» WHAT NEEDS TO BE DONE
Report every line in the data below that contains the word "where", reproducing each such line in full.
Segment Open
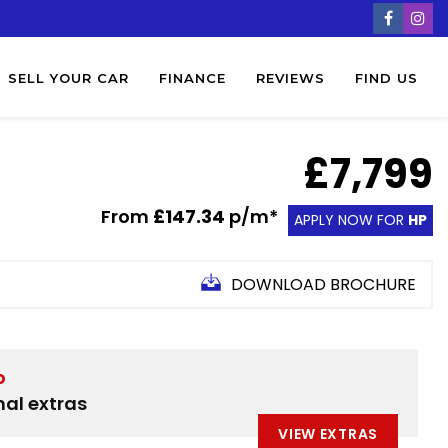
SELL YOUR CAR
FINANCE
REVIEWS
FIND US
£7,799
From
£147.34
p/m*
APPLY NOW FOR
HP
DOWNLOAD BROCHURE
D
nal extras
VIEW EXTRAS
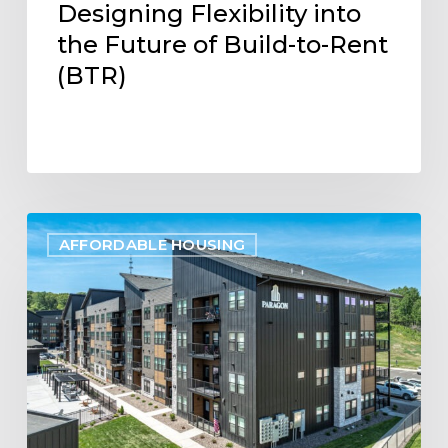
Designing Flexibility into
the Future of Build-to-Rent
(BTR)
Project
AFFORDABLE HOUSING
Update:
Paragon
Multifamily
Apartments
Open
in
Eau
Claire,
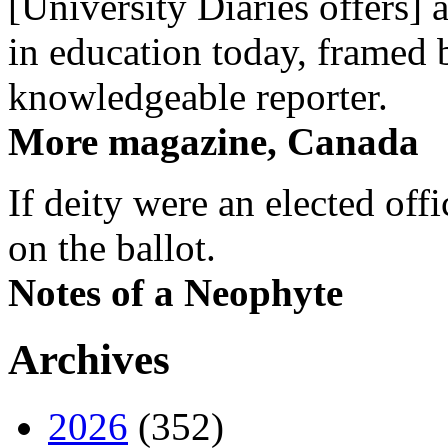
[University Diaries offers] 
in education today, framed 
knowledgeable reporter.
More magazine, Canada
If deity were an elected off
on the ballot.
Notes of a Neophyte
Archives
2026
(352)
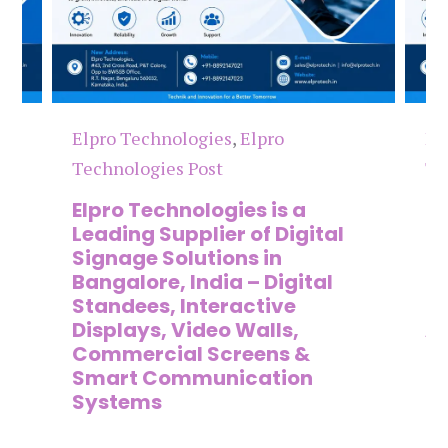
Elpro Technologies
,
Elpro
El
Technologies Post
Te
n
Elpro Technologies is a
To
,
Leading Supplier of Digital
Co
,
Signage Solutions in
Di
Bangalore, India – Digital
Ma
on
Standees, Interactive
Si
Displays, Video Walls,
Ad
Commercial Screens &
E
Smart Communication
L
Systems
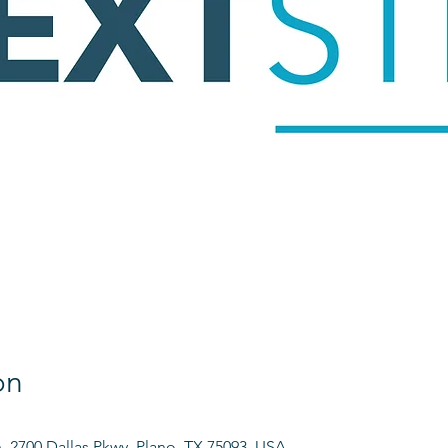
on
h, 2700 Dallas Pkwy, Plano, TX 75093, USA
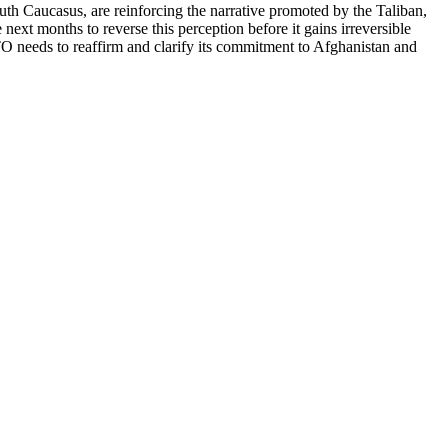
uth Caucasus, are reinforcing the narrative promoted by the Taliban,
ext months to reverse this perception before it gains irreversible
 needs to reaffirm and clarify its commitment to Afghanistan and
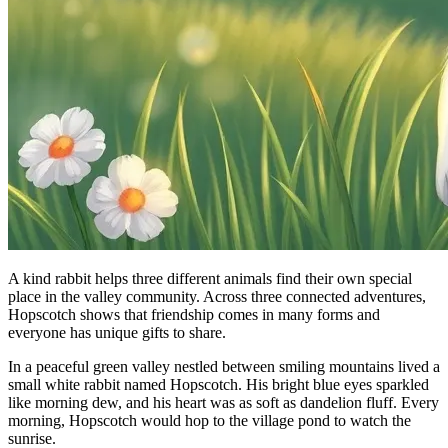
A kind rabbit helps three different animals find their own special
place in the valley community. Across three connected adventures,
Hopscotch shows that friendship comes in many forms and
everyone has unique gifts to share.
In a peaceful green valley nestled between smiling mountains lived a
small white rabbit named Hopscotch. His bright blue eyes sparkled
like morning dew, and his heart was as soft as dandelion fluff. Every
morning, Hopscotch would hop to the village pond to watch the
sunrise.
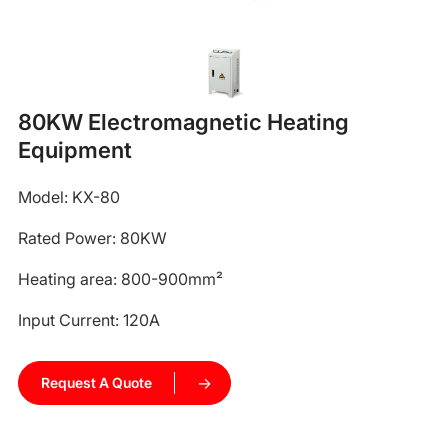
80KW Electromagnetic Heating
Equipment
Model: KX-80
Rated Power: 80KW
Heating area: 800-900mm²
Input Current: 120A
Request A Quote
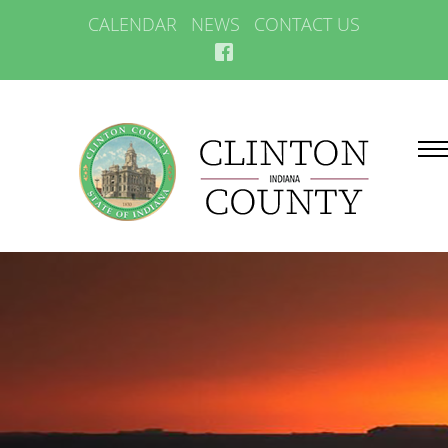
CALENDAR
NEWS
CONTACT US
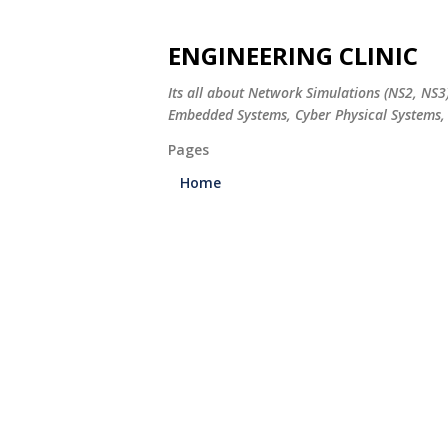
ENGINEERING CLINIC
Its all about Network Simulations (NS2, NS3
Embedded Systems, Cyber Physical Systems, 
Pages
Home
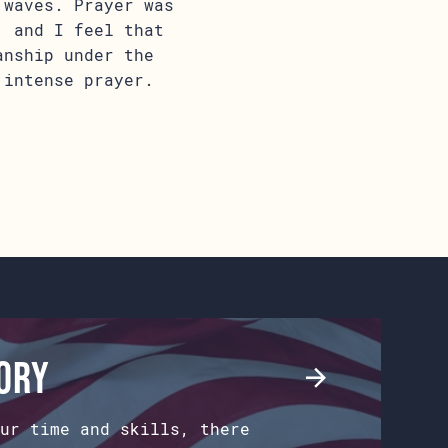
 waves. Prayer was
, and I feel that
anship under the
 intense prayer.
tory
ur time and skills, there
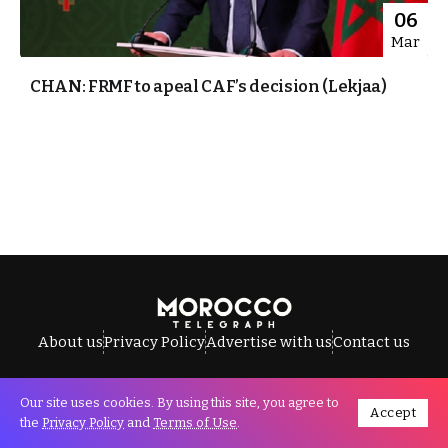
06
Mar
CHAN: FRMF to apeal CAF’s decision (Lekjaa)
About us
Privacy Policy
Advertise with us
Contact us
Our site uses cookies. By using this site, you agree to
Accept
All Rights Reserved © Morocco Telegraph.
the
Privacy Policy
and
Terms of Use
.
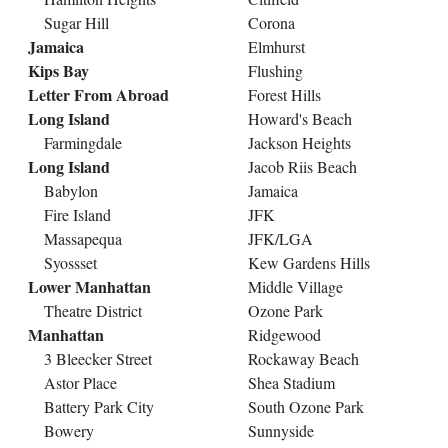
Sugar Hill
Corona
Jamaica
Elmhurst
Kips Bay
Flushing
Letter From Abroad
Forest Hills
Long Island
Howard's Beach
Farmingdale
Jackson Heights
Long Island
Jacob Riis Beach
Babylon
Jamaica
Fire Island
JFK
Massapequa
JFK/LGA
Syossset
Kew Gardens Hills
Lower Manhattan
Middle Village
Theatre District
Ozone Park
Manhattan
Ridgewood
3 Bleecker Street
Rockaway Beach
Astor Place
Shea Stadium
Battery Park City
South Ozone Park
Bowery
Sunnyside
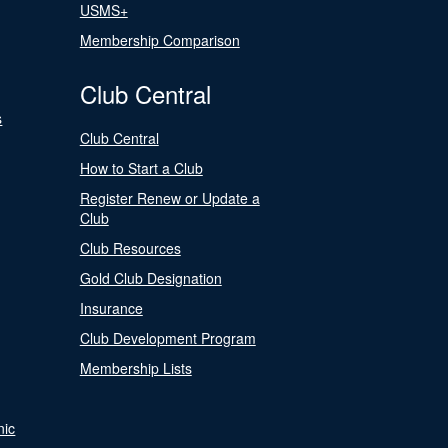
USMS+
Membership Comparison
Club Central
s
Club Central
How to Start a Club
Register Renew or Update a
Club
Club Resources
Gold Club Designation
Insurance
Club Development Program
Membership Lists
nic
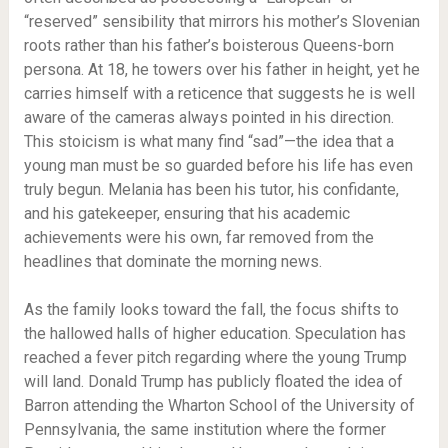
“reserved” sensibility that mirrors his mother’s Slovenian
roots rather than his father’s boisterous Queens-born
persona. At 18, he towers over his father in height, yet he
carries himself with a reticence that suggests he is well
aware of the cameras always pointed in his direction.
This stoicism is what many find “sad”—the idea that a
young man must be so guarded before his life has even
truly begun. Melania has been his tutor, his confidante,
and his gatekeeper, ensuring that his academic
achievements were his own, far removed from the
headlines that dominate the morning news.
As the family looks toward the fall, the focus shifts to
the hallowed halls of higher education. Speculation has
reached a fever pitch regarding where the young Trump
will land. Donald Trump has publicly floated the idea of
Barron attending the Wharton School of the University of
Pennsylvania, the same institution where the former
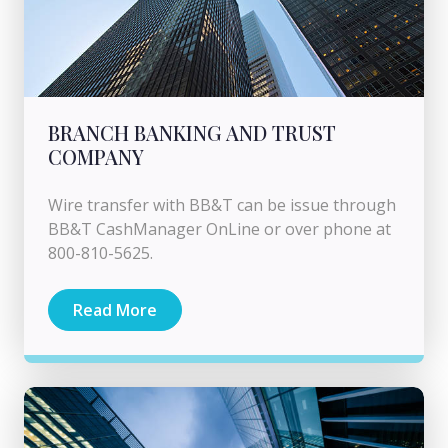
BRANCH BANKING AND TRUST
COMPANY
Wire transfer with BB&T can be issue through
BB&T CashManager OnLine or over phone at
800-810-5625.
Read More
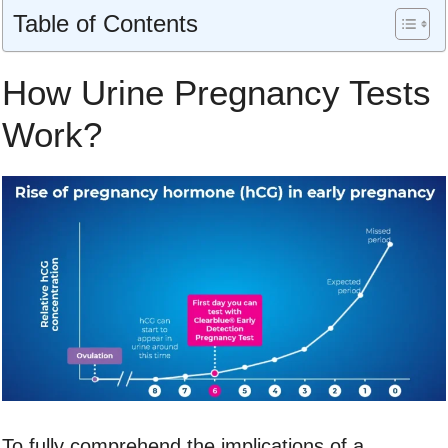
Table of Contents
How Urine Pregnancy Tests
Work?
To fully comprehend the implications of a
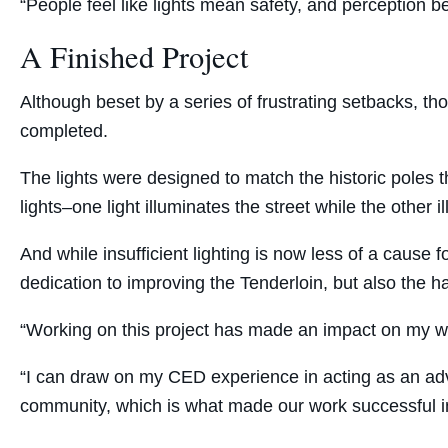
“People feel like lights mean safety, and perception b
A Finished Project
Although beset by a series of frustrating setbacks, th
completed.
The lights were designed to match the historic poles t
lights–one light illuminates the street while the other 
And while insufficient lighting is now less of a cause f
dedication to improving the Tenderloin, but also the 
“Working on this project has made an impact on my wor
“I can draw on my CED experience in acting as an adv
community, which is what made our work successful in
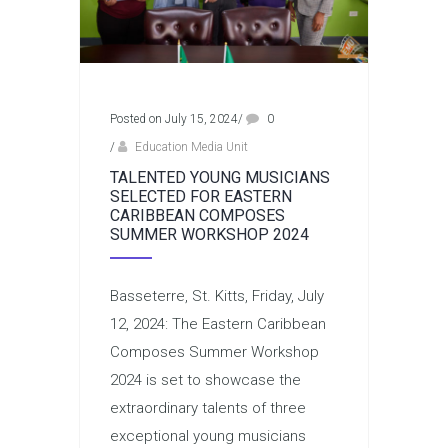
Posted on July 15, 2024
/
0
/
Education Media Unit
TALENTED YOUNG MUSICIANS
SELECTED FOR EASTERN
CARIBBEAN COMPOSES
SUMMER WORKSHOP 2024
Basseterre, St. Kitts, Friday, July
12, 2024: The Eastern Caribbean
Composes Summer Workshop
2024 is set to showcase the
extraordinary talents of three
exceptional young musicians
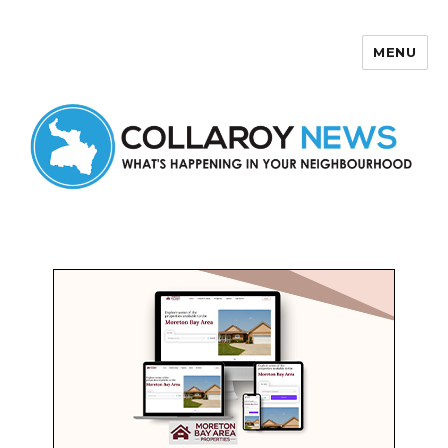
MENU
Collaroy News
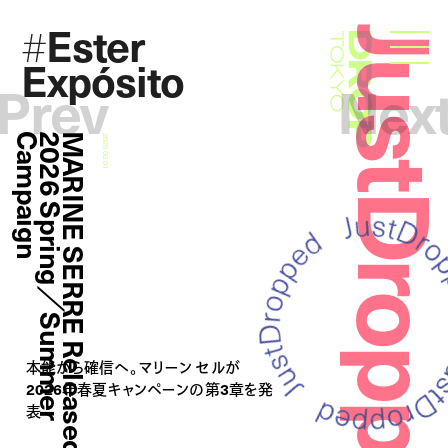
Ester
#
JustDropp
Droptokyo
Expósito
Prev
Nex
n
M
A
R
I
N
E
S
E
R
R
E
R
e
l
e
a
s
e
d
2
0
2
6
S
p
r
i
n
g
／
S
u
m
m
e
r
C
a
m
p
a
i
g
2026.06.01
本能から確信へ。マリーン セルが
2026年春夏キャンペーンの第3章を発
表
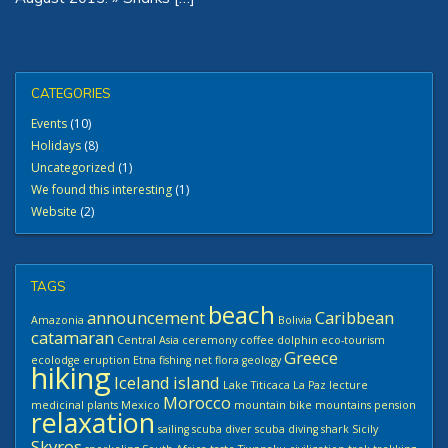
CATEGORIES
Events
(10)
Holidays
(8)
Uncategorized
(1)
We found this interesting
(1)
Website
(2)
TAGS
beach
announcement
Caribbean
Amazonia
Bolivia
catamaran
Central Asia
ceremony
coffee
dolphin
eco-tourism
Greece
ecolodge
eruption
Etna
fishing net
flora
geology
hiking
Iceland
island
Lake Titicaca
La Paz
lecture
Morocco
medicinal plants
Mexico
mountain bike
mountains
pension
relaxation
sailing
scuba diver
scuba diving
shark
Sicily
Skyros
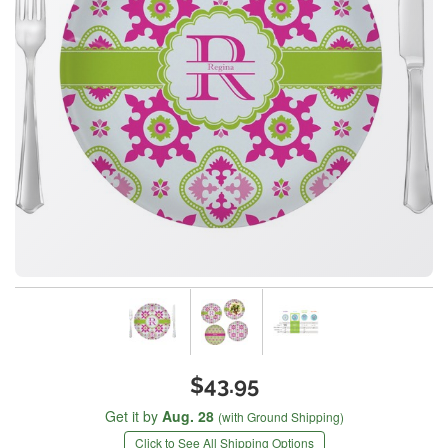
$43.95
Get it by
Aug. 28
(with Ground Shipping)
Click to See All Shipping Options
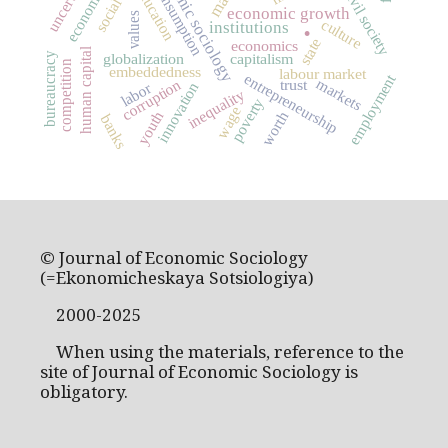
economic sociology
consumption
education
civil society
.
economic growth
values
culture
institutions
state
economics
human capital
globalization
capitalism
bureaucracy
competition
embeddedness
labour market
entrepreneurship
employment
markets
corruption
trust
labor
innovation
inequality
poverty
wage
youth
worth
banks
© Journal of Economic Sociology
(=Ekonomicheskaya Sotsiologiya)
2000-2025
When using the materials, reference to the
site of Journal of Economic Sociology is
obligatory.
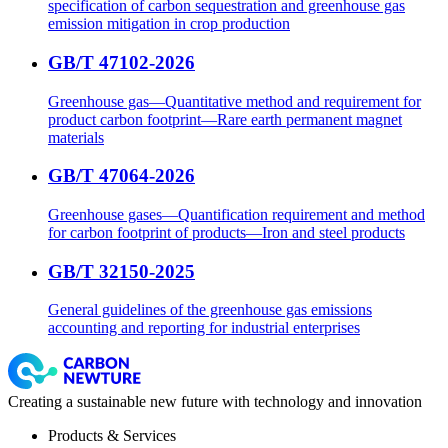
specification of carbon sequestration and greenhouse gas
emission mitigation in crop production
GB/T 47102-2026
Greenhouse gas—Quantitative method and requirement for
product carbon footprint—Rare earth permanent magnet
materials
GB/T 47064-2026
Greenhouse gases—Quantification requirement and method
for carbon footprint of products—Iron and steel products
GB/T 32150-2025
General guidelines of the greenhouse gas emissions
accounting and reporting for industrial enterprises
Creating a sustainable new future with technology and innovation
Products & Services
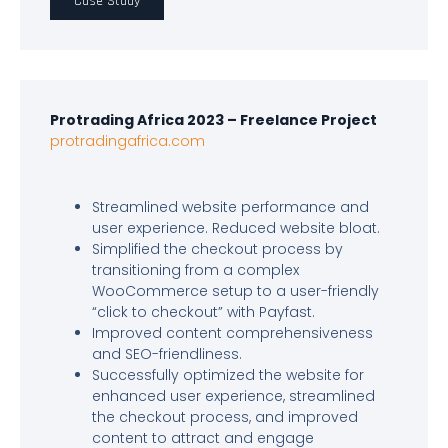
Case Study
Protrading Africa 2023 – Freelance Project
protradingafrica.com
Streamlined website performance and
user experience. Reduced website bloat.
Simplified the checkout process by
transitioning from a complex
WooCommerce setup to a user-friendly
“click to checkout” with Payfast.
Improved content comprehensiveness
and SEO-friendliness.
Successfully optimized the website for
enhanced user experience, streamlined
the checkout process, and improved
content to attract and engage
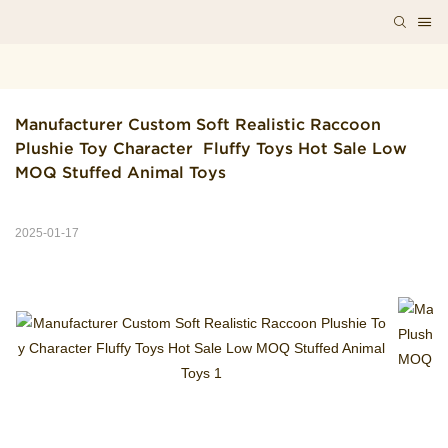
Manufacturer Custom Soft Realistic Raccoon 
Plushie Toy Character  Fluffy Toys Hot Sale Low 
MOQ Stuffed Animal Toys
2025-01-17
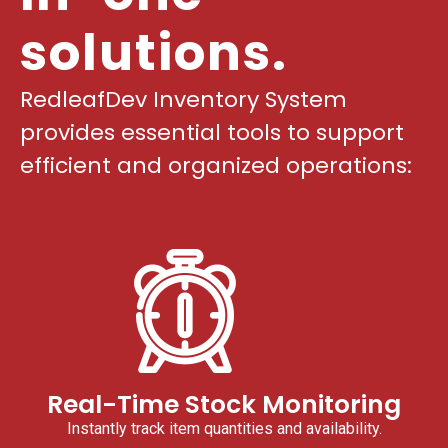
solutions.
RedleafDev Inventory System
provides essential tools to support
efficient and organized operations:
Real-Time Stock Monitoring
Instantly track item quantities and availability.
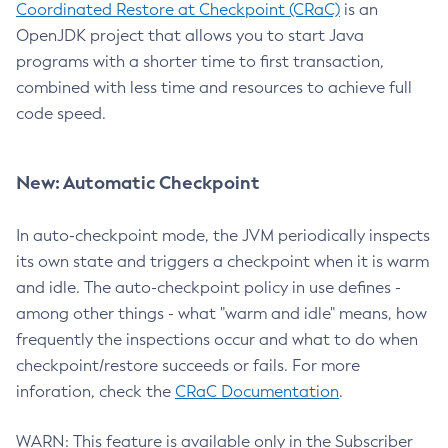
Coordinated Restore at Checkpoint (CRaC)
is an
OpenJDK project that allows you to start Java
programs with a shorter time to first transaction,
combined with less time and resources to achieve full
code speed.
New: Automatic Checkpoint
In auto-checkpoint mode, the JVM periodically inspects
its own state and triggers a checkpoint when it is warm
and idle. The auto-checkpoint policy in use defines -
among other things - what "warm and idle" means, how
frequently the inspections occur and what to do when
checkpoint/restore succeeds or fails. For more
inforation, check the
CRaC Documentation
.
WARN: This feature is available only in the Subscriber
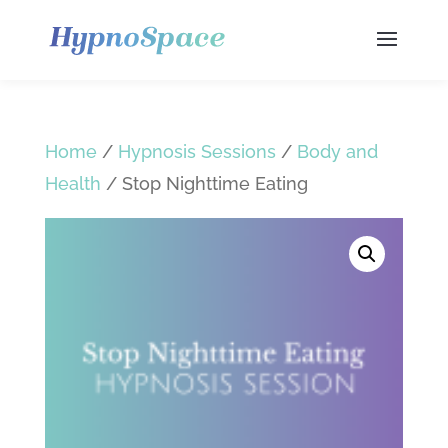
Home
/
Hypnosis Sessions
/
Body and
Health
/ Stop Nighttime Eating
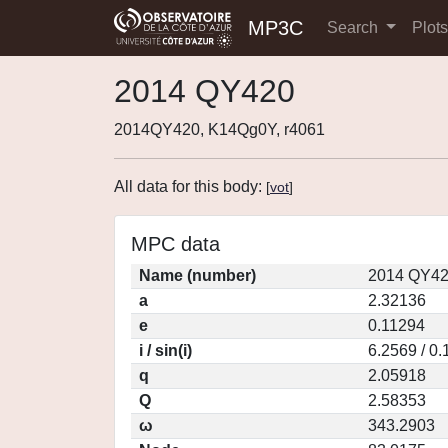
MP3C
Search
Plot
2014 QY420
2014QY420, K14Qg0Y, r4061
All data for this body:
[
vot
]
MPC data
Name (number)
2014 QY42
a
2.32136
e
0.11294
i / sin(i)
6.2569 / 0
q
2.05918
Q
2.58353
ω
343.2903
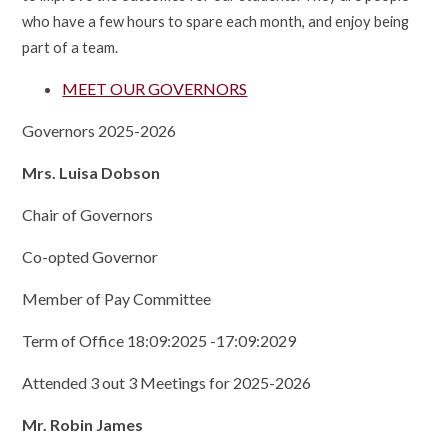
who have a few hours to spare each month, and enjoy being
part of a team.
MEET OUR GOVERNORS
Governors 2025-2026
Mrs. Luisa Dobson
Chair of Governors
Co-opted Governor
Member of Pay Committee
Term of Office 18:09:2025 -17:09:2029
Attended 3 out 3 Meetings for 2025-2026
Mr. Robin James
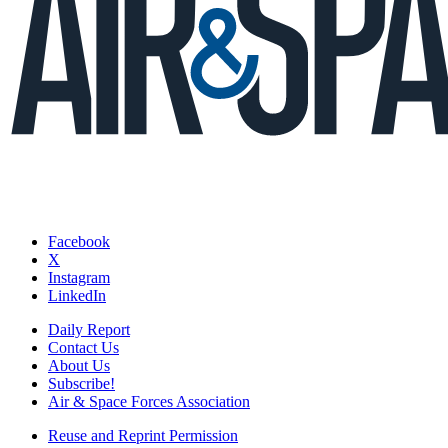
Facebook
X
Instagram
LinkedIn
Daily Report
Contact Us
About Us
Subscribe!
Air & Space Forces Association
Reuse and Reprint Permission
Segment Closed
» OUTPUT FOR THIS TASK
reached a fever pitch regarding where the young Trump
Pennsylvania, the same institution where the former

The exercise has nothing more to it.